# US May Sell or Lease A Nuclear Sub to Australia



## tomahawk6 (22 Feb 2012)

Might be a good idea for Canada to grab a USN attack sub as well. You could pay for it with oil.Oil for subs has a nice ring. :camo:

http://afr.com/p/national/us_floats_nuclear_subs_option_uPMgRrev3KjNwBLfFxpdeO

The United States has indicated for the first time it would be willing to lease or sell a nuclear submarine to Australia in a move that will inflame tensions with China and force the Coalition to declare its policy on bolstering regional defence.

US Ambassador to Australia Jeffrey Bleich told The Australian Financial Review yesterday that whichever option Canberra pursued as a replacement for its Collins class submarines, Washington viewed Australia’s subs program as crucial to security in the Asia-Pacific region.

“Decisions about the design of the Australian submarine are up to Australia’s leaders, including whether they pursue diesel power or nuclear power,” Mr Bleich said. “Whatever they decide the US is willing to help.’’

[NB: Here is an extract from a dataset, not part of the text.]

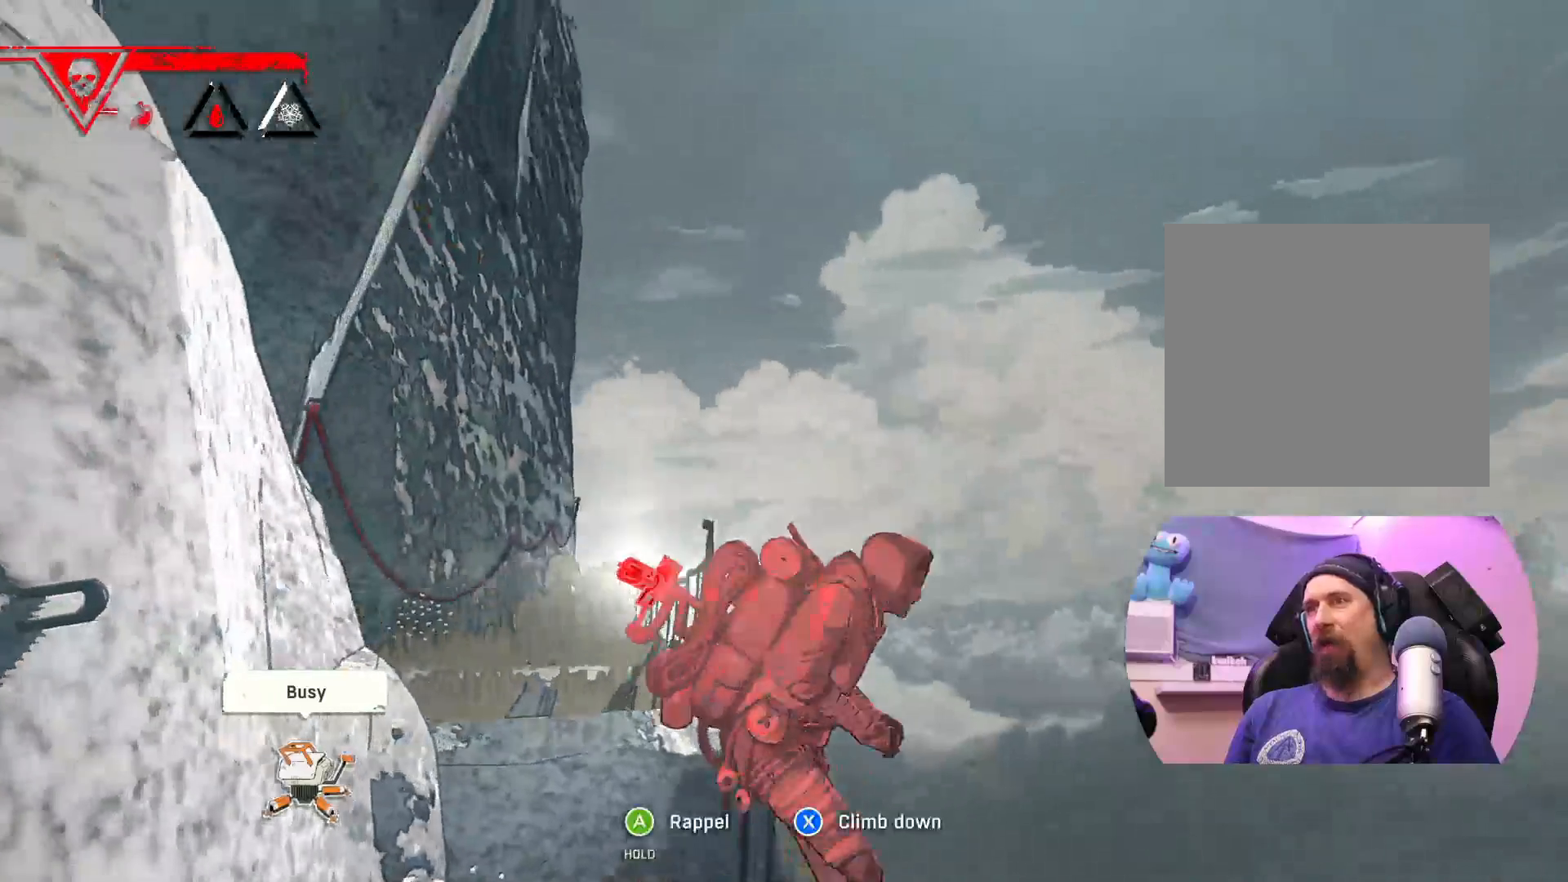
{"buttons": [], "left_stick": "right", "right_stick": "right", "events": [[67, "left_stick", "right"], [433, "right_stick", "right"]]}
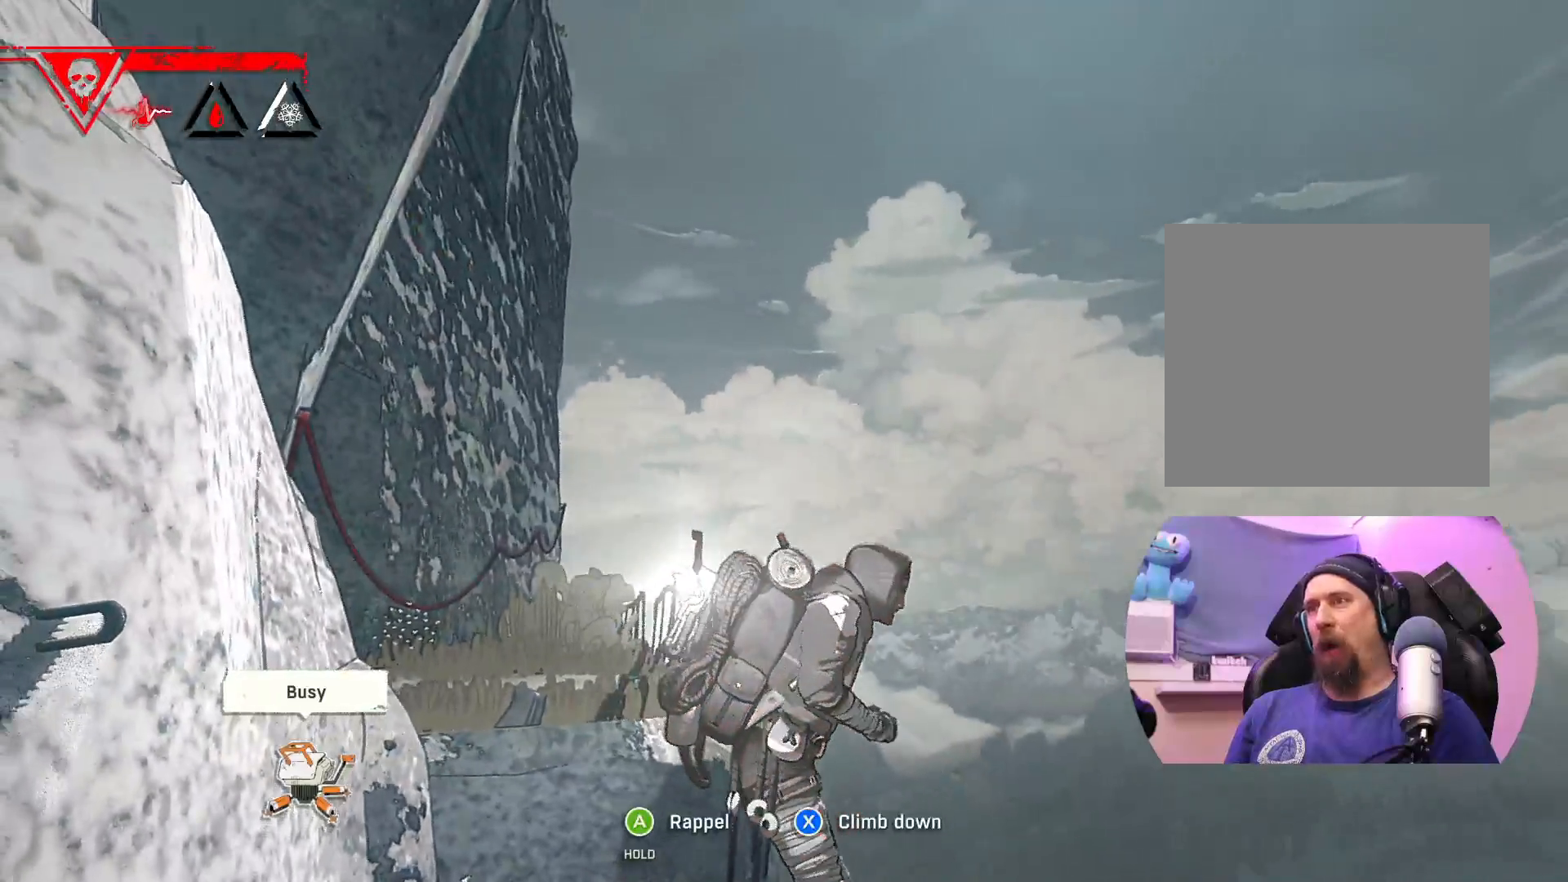
{"buttons": [], "left_stick": "center", "right_stick": "down-left", "events": [[67, "right_stick", "down"], [83, "left_stick", "center"], [500, "right_stick", "down-left"]]}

His comments suggest the US would be open to discussing nuclear submarine technologies with Australia at a time of severe budget constraints here and in the US, despite Defence Minister Stephen Smith restating Labor’s opposition to any nuclear submarine purchase. But Australian sources maintain they have been told by opposition figures that Coalition leader Tony Abbott will consider the nuclear option if he wins an election due in 2013.

Opposition defence spokesman David Johnston has gone as far as saying the Coalition would support Labor if it sought to examine the nuclear submarine option. Neither Mr Abbott’s office nor Mr Johnston were prepared to comment on Mr Bleich’s intervention last night

But leading defence analysts, including former Liberal minister Peter Reith, have urged both sides of politics to consider nuclear subs.

A senior Defence source said Australia would probably be able to buy a 7500 tonne Virginia Class submarine for around $2.5 billion, but because it would come off a mature production line its price would reduce over time.

Labor has been considering the purchase of 12 conventional submarines to replace the Collins, with an Australian designed and built option costing up to $36 billion, or $3 billion each. 

Respected senior Lowy Institute fellow Alan Dupont told the Financial Review that given what was at stake, “no option should be ruled out’’.

“If you are talking about spending $36 billion on a replacement for the Collins class then why shouldn’t the nuclear option be put under the microscope?’’ Dr Dupont said. “A nuclear submarine would meet all the requirements of the 2009 defence white paper and go beyond them.’’

Former prime minister Kevin Rudd’s 2009 defence white paper, predicated on the potential threat posed by China, called for 12 submarines, much larger than the Collins class – around 4000 tonnes compared to the current 3050 tonnes. 

They were to be armed with torpedoes, cruise missiles, mini-subs for special forces and state of the art combat and communication systems. 

Kokoda Foundation founder Ross Babbage, a proponent of the nuclear submarine option, said a smaller fleet of nuclear powered boats would serve Australia better than any available conventional submarine. “You would not need 12, you could probably get away with 9 or 10, they are much larger than a conventional sub, can carry more weapons and would have far greater range and endurance than a conventional sub,’’ he said.

“It would also be great step forward in terms of Australia’s interoperability with the United States.’’

Though the idea has been criticised as unworkable because Australia doesn’t have a nuclear industry to support a nuclear submarine fleet defence sources suggest the Australian fleet could be maintained at a US base in the Pacific Ocean or a US nuclear submarine base could be established in Australia.

Mr Smith will take a submission to Cabinet within weeks to fund the concept design phase of the future conventional submarine project.

The government has approached three European conventional submarine builders about off-the-shelf options including Spanish based Navantia which builds the S-80, French based DCNS which builds the Scorpene and German based HDW which builds the Type 212 and Type 214 submarines.

All three subs have been dismissed as too small to meet Australia’s requirements but each manufacturer is understood to have also proposed larger 4000 tonne submarine designs.

Mr Smith told an Australian Defence Magazine conference on Tuesday all options for a conventional submarine from a proven fully military off the shelf design though to a completely new submarine were under consideration.

“All options are being considered other than nuclear propulsion which the government has ruled out.”


----------



## SeaKingTacco (22 Feb 2012)

Veeerrry interesting....


----------



## The Bread Guy (22 Feb 2012)

Gotta be better than buying used, right?

 :whiteflag:


----------



## Colin Parkinson (22 Feb 2012)

Posted same article in the sub thread, the plus are clear, however the US retains the controlling options as the refueling stations would stay in the US.


----------



## Kalatzi (12 Mar 2012)

An ally ordering several Virginnias would probably go over very well in the States. Reduce costs and keep the line open longer.


----------



## Fishbone Jones (13 Mar 2012)

Kalatzi said:
			
		

> An ally ordering several Virginnias would probably go over very well in the States. Reduce costs and keep the line open longer.



Still refuse to use spellcheck?

Milnet.ca Staff


----------